I have a massive philodendron in my vivarium that's pushing 3 feet from where it starts to where it ends now, I've curled it around a couple times. I want to trim it somewhere around halfway, but I'd like it to keep growing from where I cut it off. Any tips on how I should prune it? Also how best to make the piece I cut off take root elsewhere? There are plenty of runners so I'm sure it will take, but I'm wondering what the best method is.


----------



## james67 (Jun 28, 2008)

you have possibly the easiest plant to take cuttings/ clones. you can simply cut it (almost anywhere) preferrably halfway between the nodes with a sharp pair of scissors or a razor blade. as for the cutting... nothing NEEDS to be done with the philedendron. you can take the cut end and cover it in honey or rooting hormone (shultz makes nice a powder form available at home depot or wallmart but you really dont need it) or simply place the cut end in some water. good luck


----------



## tkromer (Dec 20, 2007)

I thought that it was pretty easy to get a cutting rooted. Does the original keep growing?


----------



## Catfur (Oct 5, 2004)

tkromer said:


> I thought that it was pretty easy to get a cutting rooted. Does the original keep growing?


Sadly, yes. (unless you have a very strange philo)


----------



## tkromer (Dec 20, 2007)

Well it looks like I'll have it growin in all the places I want it very soon  And I'll just keep cutting it off in the places I don't want it....


----------



## raptorslovepuns (Jul 26, 2007)

I have a little ten gallon that gets CLOGGED with philodendron, and I just go to town occasionally with a pair of blunt scissors that my roommate used for school projects and such. I tossed the plants in a bucket that was partially full of coco bark that was left over. Finals popped up and I forgot about things for a week or so and I went to toss some of the leftover coco bark and I had a bucket full of philodendron. This stuff is impossible to kill!


----------



## Tadpole4 (Mar 16, 2006)

LOL :lol: :lol: I know what you mean- the philo I have in my viv frequently overruns the entire set up and I go in feeling like a logger - clear cutting to get it back under control. 

It grows like kudzu :shock: :shock: 

But then I can't bear the toss it so I put it in some water or in another pot and now I have philo growing all over my house.


----------



## salix (Mar 28, 2008)

There's a large atrium in the building I work in and there is a patch of heart-leaf philodendron growing under the stairs.

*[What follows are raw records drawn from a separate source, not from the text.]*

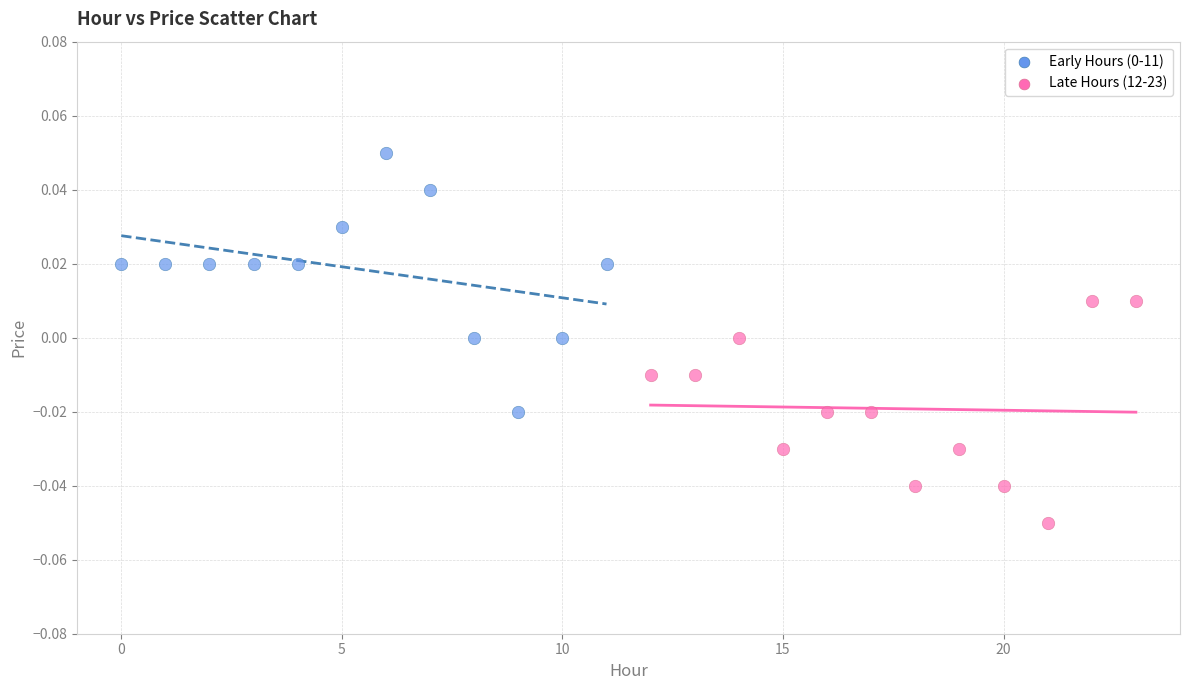

Which series contains the lowest Y value?

Late Hours (12-23)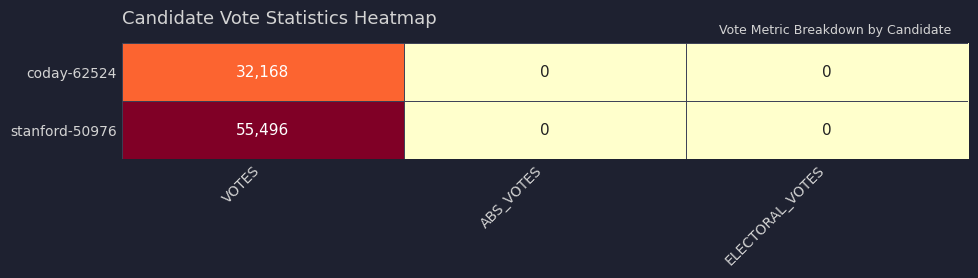

Count the stanford-50976 values in the range 0 to 55496.

3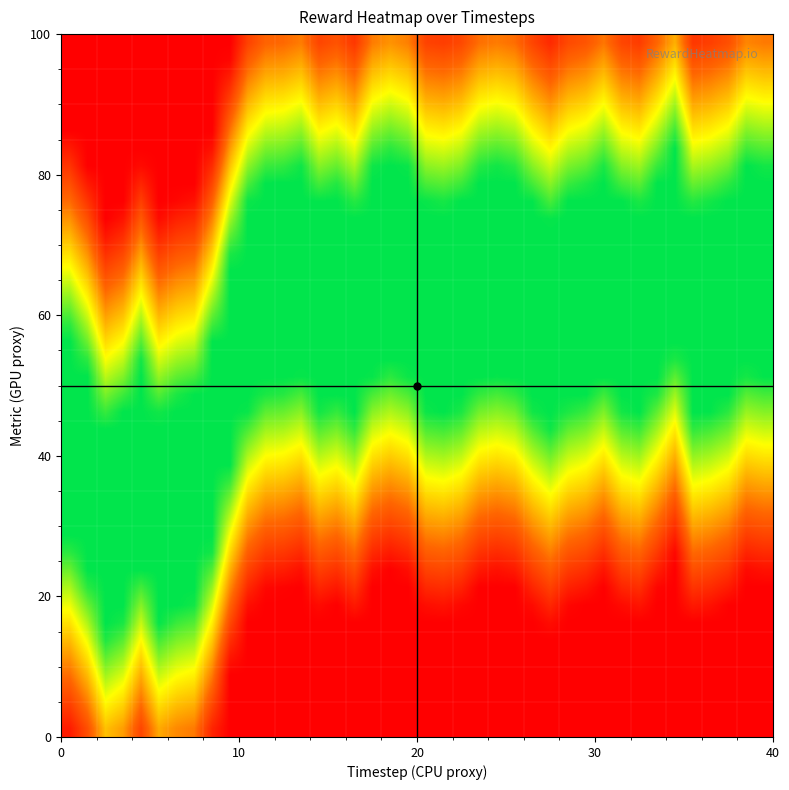

How many distinct data groups are displayed?

40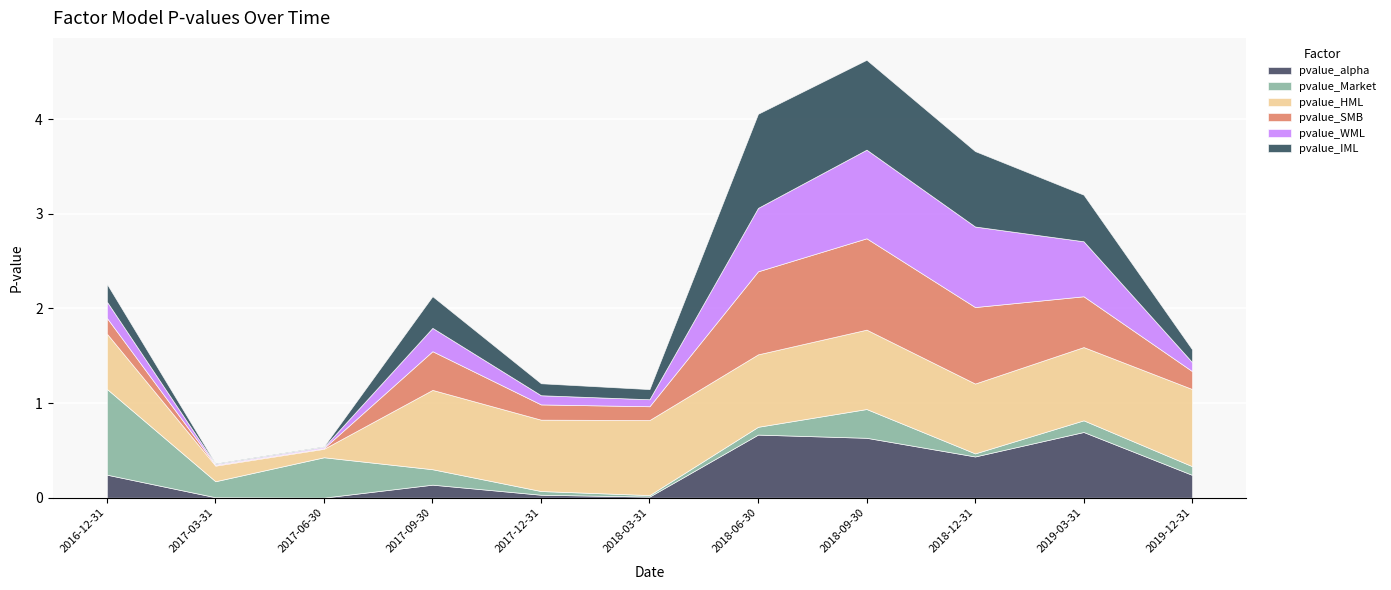

Reading right to left, list all the values displayed in this chart.

pvalue_alpha: 0.2	0.7	0.4	0.6	0.7	0.0	0.0	0.1	0.0	0.0	0.2
pvalue_Market: 0.1	0.1	0.0	0.3	0.1	0.0	0.0	0.2	0.4	0.2	0.9
pvalue_HML: 0.8	0.8	0.7	0.8	0.8	0.8	0.8	0.8	0.1	0.2	0.6
pvalue_SMB: 0.2	0.5	0.8	1.0	0.9	0.1	0.2	0.4	0.0	0.0	0.2
pvalue_WML: 0.1	0.6	0.9	0.9	0.7	0.1	0.1	0.2	0.0	0.0	0.2
pvalue_IML: 0.1	0.5	0.8	0.9	1.0	0.1	0.1	0.3	0.0	0.0	0.2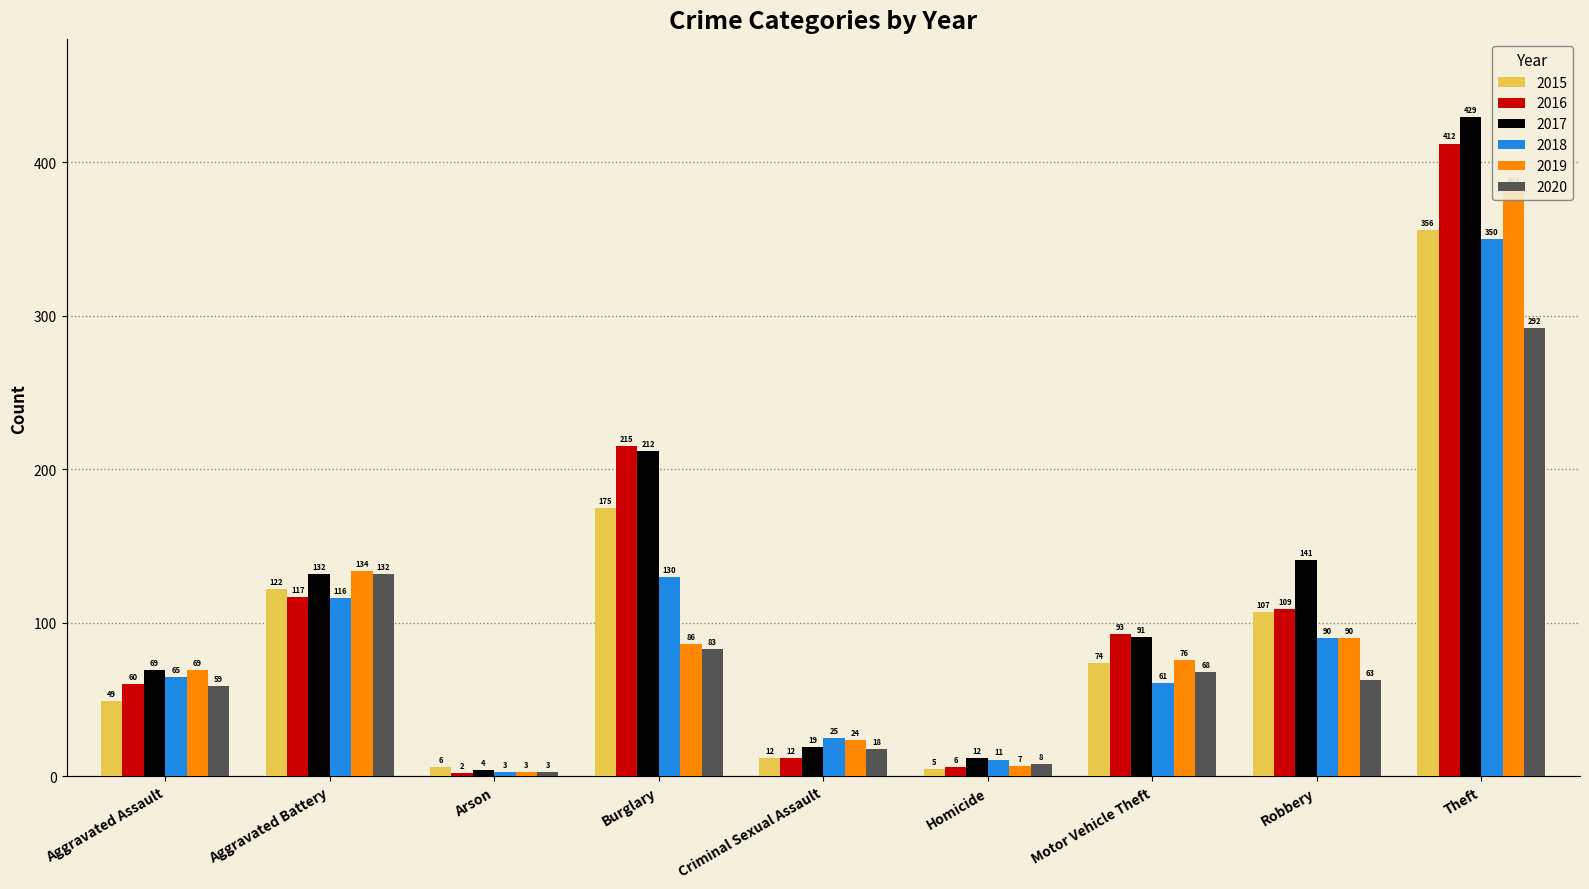

Which has a higher value, Homicide or Theft?

Theft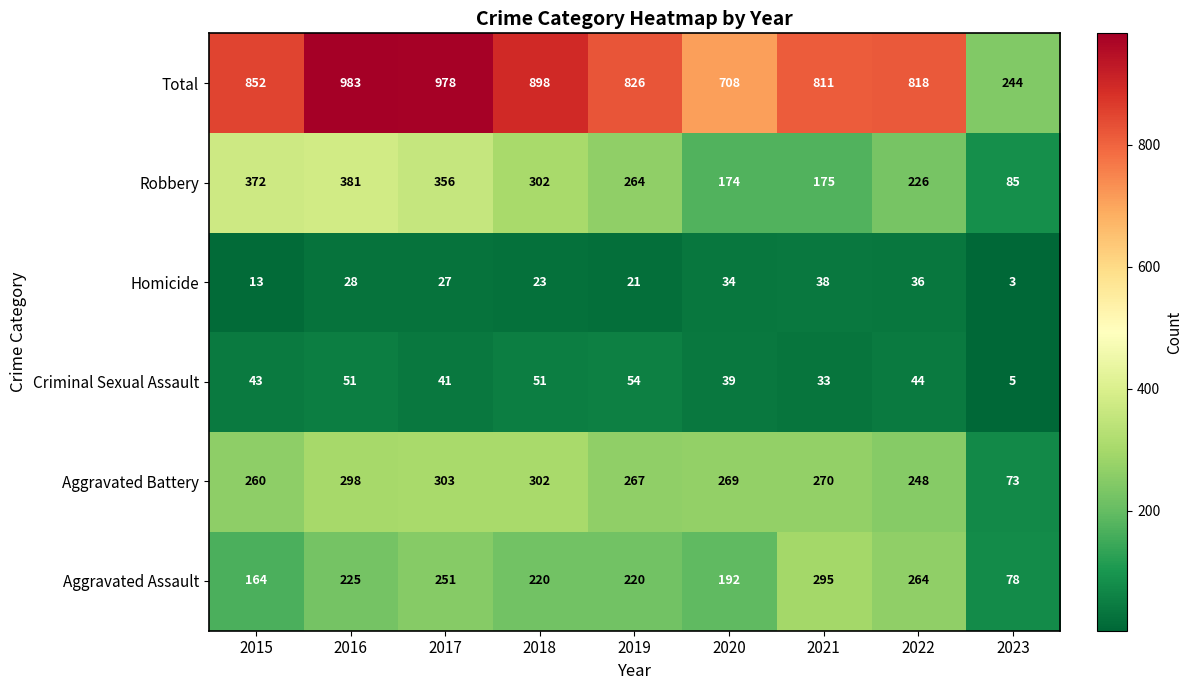

Which series has the largest total across all categories?

Total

The patch is about 15 x 20 feet. When I first got the frogs I whacked off about 15 pieces and brought them home. I threw one in each quarantine box and threw the rest in an extra shoebox with some damp papertowel on the bottom. I now have rooted phil. EVERYWHERE.

I too find it impossible to toss thinnings into the trash. (I'm not good at thinning my garden either :roll: )


----------